O mapeamento da vigilância estadual aponta que 64% das contaminações ocorrem em ambientes domésticos. O restante dos episódios, correspondente a 36%, é registrado em restaurantes e estabelecimentos comerciais.
A espécie de peixe Bicuda é apontada como a principal transmissora da toxina, respondendo por 45,13% dos casos confirmados. Outras espécies associadas ao surto incluem a Arabaiana, o Dourado e a Cioba.
O perfil das vítimas indica maior incidência entre as mulheres, que representam 59,3% dos registros históricos. A faixa etária predominante abrange adultos de 20 a 59 anos de idade, com 61,95% das ocorrências.
A capital, Natal, centraliza 52,21% de todas as notificações registradas no Rio Grande do Norte. Os municípios litorâneos de Touros, Ceará-Mirim, Nísia Floresta, Parnamirim e Extremoz completam a lista de cidades afetadas.

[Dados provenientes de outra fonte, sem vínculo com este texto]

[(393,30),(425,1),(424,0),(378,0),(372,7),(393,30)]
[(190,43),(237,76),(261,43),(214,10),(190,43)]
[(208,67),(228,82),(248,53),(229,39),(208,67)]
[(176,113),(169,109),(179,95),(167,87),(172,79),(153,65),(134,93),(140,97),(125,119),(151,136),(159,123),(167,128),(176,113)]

Os primeiros sinais clínicos da intoxicação surgem até 48 horas após a ingestão e incluem dores abdominais, vômitos e diarreia. Sintomas neurológicos, como coceira intensa, dormência de extremidades e inversão térmica de sensações, podem persistir por anos.

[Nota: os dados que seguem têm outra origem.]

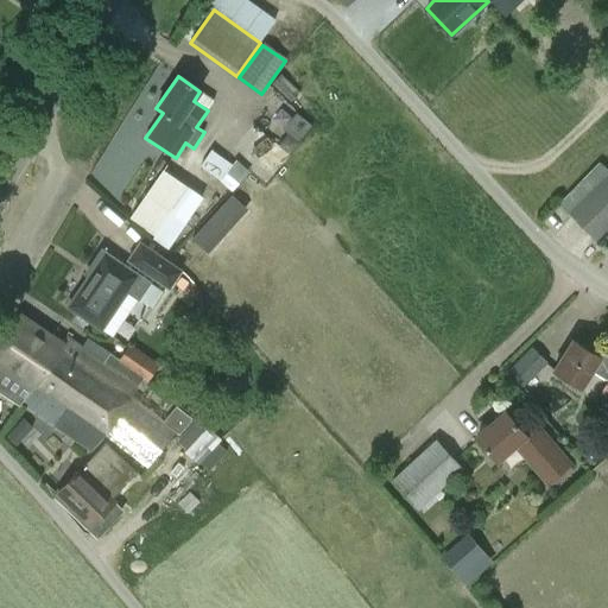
[(236,190),(251,170),(217,145),(203,165),(236,190)]
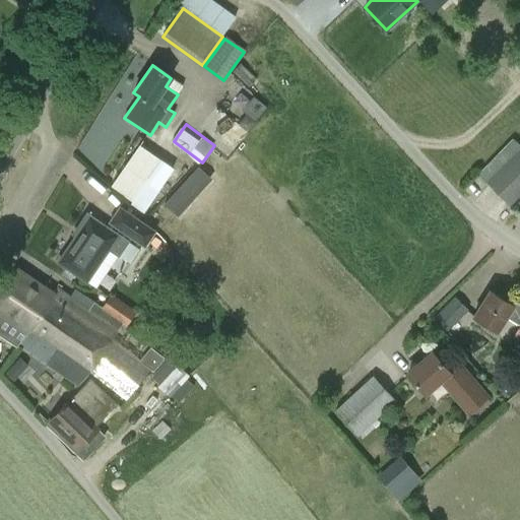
[(170,183),(180,168),(145,142),(114,186),(152,213),(173,185),(170,183)]
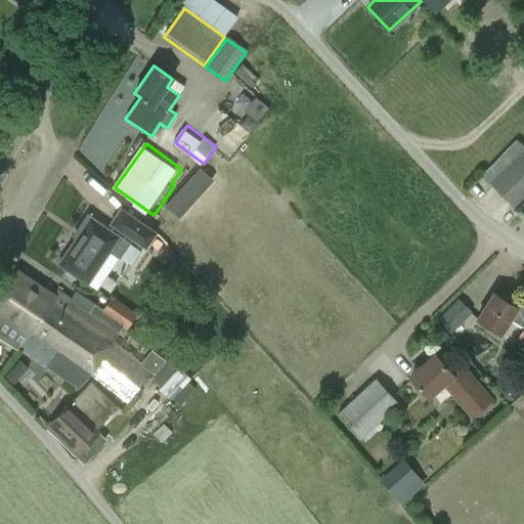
[(513,208),(523,195),(523,149),(489,184),(513,208)]
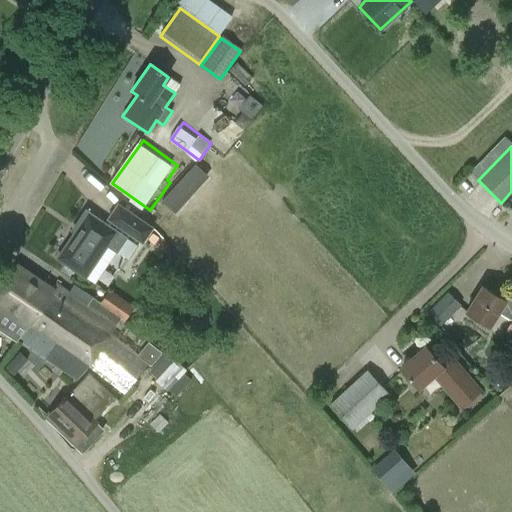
[(118,205),(108,220),(144,244),(154,229),(118,205)]
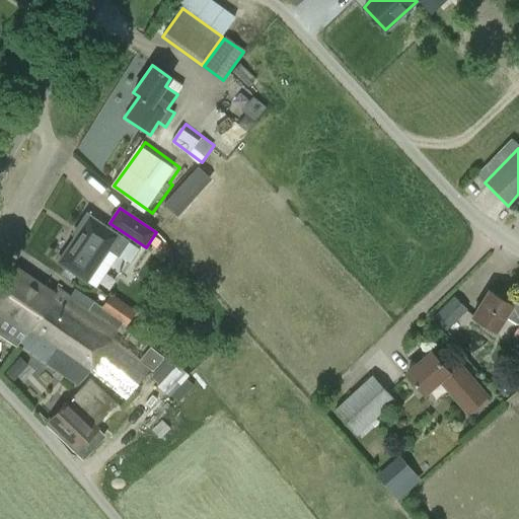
[(95,288),(118,254),(128,262),(137,248),(86,214),(75,231),(78,233),(58,263),(95,288)]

Em quadros mais severos, os pacientes desenvolvem complicações cardiovasculares graves. Essas condições incluem episódios recorrentes de pressão arterial baixa e redução drástica dos batimentos cardíacos.
A pasta de saúde orienta a população a buscar atendimento médico imediato e a identificar o pescado consumido em caso de sintomas. Sobras do alimento devem ser congeladas para análise da Vigilância Sanitária.